[THE DATA]
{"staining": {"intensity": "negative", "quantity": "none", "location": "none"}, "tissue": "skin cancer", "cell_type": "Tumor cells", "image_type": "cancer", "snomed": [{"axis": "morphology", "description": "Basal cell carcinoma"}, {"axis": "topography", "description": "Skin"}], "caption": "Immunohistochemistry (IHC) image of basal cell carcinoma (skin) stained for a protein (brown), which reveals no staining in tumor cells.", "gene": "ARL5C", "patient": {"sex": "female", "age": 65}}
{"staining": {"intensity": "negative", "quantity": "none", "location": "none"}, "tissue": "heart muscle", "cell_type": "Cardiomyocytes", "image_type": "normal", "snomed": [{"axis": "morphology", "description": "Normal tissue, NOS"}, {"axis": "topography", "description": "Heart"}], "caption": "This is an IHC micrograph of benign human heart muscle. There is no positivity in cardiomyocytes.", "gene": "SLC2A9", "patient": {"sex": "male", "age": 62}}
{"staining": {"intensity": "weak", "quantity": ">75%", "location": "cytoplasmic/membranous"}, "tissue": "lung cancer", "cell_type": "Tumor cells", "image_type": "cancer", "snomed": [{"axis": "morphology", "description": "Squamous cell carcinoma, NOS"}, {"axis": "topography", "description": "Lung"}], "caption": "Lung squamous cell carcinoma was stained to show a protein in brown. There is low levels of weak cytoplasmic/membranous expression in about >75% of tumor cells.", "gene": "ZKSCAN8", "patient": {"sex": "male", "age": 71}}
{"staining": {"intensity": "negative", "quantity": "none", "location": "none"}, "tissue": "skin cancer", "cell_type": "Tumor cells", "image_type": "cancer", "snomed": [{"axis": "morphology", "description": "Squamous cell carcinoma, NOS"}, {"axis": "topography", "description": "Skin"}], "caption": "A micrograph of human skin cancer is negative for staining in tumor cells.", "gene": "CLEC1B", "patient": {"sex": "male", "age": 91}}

[THE TASK]
Please return every line of the data, unaltered.

[RESULT OF THIS TASK]
{"staining": {"intensity": "negative", "quantity": "none", "location": "none"}, "tissue": "skin cancer", "cell_type": "Tumor cells", "image_type": "cancer", "snomed": [{"axis": "morphology", "description": "Basal cell carcinoma"}, {"axis": "topography", "description": "Skin"}], "caption": "Immunohistochemistry (IHC) image of basal cell carcinoma (skin) stained for a protein (brown), which reveals no staining in tumor cells.", "gene": "ARL5C", "patient": {"sex": "female", "age": 65}}
{"staining": {"intensity": "negative", "quantity": "none", "location": "none"}, "tissue": "heart muscle", "cell_type": "Cardiomyocytes", "image_type": "normal", "snomed": [{"axis": "morphology", "description": "Normal tissue, NOS"}, {"axis": "topography", "description": "Heart"}], "caption": "This is an IHC micrograph of benign human heart muscle. There is no positivity in cardiomyocytes.", "gene": "SLC2A9", "patient": {"sex": "male", "age": 62}}
{"staining": {"intensity": "weak", "quantity": ">75%", "location": "cytoplasmic/membranous"}, "tissue": "lung cancer", "cell_type": "Tumor cells", "image_type": "cancer", "snomed": [{"axis": "morphology", "description": "Squamous cell carcinoma, NOS"}, {"axis": "topography", "description": "Lung"}], "caption": "Lung squamous cell carcinoma was stained to show a protein in brown. There is low levels of weak cytoplasmic/membranous expression in about >75% of tumor cells.", "gene": "ZKSCAN8", "patient": {"sex": "male", "age": 71}}
{"staining": {"intensity": "negative", "quantity": "none", "location": "none"}, "tissue": "skin cancer", "cell_type": "Tumor cells", "image_type": "cancer", "snomed": [{"axis": "morphology", "description": "Squamous cell carcinoma, NOS"}, {"axis": "topography", "description": "Skin"}], "caption": "A micrograph of human skin cancer is negative for staining in tumor cells.", "gene": "CLEC1B", "patient": {"sex": "male", "age": 91}}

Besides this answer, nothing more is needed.